* Data to use:
- - - -

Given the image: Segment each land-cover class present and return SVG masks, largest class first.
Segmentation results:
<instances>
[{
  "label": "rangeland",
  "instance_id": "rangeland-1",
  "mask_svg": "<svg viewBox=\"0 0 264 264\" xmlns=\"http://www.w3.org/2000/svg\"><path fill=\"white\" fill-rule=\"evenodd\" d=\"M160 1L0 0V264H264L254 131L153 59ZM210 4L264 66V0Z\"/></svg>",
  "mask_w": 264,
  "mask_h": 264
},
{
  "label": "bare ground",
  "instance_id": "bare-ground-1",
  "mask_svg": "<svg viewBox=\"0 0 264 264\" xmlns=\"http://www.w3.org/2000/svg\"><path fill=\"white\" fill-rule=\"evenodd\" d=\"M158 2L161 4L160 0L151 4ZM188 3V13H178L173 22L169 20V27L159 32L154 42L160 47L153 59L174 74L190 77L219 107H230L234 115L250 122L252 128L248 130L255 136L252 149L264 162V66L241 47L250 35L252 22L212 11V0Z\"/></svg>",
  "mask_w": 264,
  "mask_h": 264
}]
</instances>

- - - -

What do the records say? Quote them all exactly.

Given the image: Segment each land-cover class present and return SVG masks, largest class first.
Segmentation results:
<instances>
[{
  "label": "rangeland",
  "instance_id": "rangeland-1",
  "mask_svg": "<svg viewBox=\"0 0 264 264\" xmlns=\"http://www.w3.org/2000/svg\"><path fill=\"white\" fill-rule=\"evenodd\" d=\"M160 1L0 0V264H264L254 131L153 59ZM210 4L264 66V0Z\"/></svg>",
  "mask_w": 264,
  "mask_h": 264
},
{
  "label": "bare ground",
  "instance_id": "bare-ground-1",
  "mask_svg": "<svg viewBox=\"0 0 264 264\" xmlns=\"http://www.w3.org/2000/svg\"><path fill=\"white\" fill-rule=\"evenodd\" d=\"M158 2L161 4L160 0L151 4ZM188 3V13H178L173 22L169 20V27L159 32L154 42L160 47L153 59L174 74L190 77L219 107H230L234 115L250 122L252 128L248 130L255 136L252 149L264 162V66L241 47L250 35L252 22L212 11V0Z\"/></svg>",
  "mask_w": 264,
  "mask_h": 264
}]
</instances>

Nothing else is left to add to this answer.